As
@strange-steve said, historic amber malt would have been kilned at lower temperatures to retain diastatic activity ... or to be more accurately at lower
average temperature through the grain bed than modern-day amber malt. Temperature control was less controllable with the grain in beds than "modern" means ("modern" ... relatively speaking as rotating drums for kilning have been around since mid-19th century). The bit of colouring due to some grain being kilned darker accounted for the overall colour; speed the process up and you end up with diastatic
brown malt.
So the question is: What process did they use for creating this "diastatic amber malt"?
Modern kilning uses very tightly controlled temperatures and moisture levels.
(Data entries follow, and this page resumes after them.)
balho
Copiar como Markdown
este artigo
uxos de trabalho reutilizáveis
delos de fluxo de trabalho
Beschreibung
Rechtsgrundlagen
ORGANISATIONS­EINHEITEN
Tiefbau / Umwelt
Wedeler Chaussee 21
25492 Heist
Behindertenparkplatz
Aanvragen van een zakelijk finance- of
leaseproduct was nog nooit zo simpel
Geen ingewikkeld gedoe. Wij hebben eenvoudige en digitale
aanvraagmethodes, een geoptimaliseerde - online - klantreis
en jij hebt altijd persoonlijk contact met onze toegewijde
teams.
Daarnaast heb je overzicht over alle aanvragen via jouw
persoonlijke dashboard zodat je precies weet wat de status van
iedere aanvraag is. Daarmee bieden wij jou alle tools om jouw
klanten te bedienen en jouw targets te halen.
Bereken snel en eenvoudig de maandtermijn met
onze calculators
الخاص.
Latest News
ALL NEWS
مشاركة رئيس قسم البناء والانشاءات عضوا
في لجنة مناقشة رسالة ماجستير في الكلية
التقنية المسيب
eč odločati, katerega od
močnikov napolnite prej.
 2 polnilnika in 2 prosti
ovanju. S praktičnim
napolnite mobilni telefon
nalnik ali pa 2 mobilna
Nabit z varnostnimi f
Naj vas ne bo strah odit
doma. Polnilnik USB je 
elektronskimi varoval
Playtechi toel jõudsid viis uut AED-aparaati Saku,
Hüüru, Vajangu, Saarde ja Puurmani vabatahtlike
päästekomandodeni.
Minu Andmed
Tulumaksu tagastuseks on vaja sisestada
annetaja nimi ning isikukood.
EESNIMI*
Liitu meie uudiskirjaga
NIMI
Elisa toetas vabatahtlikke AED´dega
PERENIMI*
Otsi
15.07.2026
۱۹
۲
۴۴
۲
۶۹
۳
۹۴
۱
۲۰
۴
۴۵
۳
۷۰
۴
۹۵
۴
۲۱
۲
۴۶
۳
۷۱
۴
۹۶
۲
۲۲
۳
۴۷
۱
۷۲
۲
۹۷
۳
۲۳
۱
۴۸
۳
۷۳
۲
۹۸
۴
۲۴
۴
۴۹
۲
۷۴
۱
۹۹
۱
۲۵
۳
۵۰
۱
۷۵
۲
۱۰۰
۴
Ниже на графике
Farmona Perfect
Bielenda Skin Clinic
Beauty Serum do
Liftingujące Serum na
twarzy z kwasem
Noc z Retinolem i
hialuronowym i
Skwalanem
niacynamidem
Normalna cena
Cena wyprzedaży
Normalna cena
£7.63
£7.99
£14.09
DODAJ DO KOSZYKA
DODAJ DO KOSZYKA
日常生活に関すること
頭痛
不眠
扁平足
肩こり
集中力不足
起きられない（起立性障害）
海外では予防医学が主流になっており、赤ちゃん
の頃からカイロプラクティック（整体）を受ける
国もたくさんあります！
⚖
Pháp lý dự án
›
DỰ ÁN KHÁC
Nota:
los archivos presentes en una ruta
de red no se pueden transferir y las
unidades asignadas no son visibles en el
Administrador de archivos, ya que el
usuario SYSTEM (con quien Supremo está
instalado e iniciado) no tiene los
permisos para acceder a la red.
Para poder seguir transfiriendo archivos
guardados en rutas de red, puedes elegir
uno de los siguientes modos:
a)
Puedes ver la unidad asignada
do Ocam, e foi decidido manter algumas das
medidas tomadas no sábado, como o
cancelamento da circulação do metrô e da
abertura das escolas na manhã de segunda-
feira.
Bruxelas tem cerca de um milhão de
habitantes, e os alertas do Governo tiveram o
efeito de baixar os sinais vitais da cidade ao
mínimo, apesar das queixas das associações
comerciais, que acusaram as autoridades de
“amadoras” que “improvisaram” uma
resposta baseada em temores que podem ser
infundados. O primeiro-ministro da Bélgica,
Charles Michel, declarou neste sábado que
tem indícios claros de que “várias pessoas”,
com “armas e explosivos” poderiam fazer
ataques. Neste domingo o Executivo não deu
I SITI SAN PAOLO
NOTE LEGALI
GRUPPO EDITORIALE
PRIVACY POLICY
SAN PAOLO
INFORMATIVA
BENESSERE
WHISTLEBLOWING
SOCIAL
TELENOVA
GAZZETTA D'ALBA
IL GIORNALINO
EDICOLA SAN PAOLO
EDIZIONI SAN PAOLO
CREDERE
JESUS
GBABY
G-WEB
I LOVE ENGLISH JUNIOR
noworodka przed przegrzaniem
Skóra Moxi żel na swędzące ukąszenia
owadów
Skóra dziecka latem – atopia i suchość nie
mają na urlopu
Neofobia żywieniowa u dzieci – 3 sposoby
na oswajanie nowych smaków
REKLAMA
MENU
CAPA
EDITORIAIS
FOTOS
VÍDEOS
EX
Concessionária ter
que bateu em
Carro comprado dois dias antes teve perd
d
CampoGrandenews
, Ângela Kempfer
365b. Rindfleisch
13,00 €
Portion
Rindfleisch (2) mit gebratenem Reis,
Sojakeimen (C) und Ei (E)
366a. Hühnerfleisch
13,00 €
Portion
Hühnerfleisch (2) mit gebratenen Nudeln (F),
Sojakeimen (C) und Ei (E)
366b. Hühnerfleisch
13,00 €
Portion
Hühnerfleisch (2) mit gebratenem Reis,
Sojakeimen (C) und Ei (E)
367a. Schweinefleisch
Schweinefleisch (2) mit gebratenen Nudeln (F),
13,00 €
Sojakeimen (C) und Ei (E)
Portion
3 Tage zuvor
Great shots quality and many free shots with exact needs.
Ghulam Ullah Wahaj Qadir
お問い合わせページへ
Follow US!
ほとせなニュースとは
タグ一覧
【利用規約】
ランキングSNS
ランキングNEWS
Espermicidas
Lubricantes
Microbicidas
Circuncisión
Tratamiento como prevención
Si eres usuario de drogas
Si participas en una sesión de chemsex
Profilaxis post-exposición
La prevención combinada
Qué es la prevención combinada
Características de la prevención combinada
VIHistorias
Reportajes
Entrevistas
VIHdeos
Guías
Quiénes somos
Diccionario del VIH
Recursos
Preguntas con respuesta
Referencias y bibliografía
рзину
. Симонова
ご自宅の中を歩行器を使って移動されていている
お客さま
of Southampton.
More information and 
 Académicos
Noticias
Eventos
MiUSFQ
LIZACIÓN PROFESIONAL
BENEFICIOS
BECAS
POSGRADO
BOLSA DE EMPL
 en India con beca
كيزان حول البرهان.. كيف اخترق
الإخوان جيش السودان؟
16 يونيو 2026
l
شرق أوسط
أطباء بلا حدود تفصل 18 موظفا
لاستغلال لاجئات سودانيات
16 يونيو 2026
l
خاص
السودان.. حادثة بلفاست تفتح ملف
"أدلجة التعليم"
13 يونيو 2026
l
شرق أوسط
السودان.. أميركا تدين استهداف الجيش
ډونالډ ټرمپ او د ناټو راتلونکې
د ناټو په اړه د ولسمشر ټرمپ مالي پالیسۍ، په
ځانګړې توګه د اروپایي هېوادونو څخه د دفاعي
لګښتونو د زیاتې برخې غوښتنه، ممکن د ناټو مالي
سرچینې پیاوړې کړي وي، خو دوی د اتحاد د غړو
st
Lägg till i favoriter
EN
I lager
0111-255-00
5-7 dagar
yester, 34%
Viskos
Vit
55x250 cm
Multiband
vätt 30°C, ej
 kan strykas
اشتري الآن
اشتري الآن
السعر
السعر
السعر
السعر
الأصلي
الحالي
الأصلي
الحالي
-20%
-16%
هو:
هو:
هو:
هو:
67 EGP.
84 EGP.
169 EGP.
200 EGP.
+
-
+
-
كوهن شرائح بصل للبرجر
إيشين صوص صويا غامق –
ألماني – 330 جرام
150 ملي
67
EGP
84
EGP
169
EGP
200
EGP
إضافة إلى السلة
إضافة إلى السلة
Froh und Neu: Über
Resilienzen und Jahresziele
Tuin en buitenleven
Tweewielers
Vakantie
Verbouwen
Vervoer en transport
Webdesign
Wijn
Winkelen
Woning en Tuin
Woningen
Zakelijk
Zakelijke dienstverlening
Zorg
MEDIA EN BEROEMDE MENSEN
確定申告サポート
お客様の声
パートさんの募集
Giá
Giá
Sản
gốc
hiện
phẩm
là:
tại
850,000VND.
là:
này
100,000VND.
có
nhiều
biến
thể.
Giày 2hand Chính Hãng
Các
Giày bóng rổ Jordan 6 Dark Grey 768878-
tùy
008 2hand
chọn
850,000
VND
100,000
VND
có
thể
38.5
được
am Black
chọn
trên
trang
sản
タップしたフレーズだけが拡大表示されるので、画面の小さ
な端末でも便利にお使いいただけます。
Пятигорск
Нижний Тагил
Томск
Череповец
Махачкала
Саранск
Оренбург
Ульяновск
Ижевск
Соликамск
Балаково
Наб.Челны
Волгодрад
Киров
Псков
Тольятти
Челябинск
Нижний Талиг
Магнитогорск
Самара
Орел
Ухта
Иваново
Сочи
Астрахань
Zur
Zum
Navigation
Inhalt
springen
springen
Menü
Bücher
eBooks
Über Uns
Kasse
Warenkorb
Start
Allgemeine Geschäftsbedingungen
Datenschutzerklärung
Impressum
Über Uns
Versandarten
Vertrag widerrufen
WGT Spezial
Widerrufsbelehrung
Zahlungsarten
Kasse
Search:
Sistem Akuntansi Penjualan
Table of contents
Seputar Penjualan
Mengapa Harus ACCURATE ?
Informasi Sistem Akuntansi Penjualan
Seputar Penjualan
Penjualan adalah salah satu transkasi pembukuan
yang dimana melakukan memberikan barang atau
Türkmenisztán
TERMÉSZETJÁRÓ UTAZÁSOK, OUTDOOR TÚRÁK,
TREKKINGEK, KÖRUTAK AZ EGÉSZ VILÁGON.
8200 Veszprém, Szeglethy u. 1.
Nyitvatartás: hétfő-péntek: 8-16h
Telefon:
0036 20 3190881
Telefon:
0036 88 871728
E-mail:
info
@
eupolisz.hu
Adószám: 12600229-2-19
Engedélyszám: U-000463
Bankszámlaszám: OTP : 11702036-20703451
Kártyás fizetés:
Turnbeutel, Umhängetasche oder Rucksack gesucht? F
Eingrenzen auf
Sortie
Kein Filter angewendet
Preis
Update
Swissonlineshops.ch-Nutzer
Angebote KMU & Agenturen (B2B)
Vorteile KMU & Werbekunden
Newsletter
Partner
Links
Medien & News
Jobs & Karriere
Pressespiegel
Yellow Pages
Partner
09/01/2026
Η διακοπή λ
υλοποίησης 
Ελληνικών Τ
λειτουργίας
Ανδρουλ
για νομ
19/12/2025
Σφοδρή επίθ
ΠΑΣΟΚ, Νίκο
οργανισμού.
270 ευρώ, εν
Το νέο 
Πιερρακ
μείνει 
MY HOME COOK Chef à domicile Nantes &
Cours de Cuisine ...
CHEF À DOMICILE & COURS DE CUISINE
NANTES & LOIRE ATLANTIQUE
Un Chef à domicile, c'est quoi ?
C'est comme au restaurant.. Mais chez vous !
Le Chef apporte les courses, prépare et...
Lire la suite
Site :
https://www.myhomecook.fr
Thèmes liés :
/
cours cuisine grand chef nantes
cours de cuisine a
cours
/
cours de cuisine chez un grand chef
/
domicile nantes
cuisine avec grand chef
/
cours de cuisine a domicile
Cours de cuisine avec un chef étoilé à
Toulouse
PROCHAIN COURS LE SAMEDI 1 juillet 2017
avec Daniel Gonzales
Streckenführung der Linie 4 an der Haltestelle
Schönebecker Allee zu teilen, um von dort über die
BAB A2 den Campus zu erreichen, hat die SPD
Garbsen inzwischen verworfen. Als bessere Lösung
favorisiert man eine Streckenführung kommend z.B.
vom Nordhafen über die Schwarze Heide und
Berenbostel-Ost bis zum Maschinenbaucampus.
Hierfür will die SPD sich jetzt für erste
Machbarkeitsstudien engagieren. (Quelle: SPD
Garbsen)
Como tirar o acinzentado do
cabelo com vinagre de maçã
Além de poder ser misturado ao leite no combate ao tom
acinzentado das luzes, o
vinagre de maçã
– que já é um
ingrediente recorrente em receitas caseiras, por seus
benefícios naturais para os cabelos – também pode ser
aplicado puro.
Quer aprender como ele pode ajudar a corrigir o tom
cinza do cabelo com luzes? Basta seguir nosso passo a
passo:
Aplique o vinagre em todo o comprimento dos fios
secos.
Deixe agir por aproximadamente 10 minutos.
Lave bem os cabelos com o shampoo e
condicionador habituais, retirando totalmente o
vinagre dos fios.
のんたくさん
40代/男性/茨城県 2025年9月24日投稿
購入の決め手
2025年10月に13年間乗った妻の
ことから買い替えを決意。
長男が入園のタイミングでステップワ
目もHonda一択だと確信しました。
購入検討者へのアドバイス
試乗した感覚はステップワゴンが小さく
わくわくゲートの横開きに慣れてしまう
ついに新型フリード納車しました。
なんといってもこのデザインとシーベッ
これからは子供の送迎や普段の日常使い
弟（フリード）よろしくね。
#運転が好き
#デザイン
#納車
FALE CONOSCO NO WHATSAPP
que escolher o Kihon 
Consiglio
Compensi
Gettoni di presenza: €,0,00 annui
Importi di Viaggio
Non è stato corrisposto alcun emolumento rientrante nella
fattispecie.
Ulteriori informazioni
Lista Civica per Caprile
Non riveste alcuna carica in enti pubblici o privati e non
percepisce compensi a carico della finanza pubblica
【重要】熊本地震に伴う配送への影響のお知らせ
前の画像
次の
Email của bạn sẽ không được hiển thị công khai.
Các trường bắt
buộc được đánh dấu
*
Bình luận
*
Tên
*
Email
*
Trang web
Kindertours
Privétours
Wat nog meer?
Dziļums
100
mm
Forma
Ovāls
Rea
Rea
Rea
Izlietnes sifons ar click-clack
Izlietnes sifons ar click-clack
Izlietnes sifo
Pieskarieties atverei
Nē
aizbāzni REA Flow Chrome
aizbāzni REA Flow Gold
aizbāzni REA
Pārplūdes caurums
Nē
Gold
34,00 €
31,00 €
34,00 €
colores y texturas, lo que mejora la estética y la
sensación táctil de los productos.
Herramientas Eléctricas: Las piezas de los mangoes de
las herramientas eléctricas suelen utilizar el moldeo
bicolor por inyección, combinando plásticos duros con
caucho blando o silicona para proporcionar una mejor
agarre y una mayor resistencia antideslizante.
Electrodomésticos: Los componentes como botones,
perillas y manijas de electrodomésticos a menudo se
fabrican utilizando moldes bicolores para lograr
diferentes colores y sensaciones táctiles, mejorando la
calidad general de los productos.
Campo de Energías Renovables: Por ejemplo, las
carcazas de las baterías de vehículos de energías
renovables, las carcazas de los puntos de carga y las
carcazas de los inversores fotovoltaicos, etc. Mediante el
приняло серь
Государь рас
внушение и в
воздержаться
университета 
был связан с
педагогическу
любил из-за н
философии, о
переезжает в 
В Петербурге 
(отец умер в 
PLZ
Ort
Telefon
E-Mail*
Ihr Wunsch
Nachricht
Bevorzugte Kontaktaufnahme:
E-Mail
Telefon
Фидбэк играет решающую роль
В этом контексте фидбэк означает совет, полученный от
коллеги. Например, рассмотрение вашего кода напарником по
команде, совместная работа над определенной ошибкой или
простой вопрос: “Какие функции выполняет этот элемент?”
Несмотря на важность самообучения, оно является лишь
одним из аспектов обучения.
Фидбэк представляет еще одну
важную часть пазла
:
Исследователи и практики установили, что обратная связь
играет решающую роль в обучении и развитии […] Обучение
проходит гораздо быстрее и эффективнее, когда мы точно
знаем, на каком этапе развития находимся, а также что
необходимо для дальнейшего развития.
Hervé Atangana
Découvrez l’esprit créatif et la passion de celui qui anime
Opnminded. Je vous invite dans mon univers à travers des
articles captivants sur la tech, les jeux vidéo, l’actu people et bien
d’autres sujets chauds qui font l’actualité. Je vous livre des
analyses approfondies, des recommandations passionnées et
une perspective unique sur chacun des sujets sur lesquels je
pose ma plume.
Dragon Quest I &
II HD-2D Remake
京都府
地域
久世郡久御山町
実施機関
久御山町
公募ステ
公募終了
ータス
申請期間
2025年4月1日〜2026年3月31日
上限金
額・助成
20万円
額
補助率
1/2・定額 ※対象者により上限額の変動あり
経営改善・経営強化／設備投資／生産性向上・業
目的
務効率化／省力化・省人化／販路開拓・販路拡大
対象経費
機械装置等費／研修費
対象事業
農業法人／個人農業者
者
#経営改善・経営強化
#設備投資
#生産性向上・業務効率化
A malt I'm playing with is Simpson's "Imperial Malt" which will have been subject to the precise temperature/moisture control (enzyme activity is preserved much longer if the moisture levels are lowered before kilning the colour). "Imperial Malt" comes in at 45EBC which is the darkest I know of at the moment. Modern amber malts are 60-100EBC, so I'm interested if you've got something darker. Imperial Malt will likely have a very "non-historic" flavour (probably more like "Melanoidin Malt"?).
At this very moment I've got a 20L batch of a Durden Park Beer Club recipe fermenting (Day 1, SG currently at 1.032). It's Amber Small Beer (1823) by Cobb & Co of Margate. Same beer? Except I've exchanged 30% Amber Malt for 40% Imperial Malt because it's lighter (and very enzymatic). I'll try plain amber malt another day (70% Pale Malt will easily provide enzymes to convert the Amber). But will be very interested in a historic amber malt for a re-match as that is what must have been used early in 19th century (with Chevallier barley pale malt perhaps?).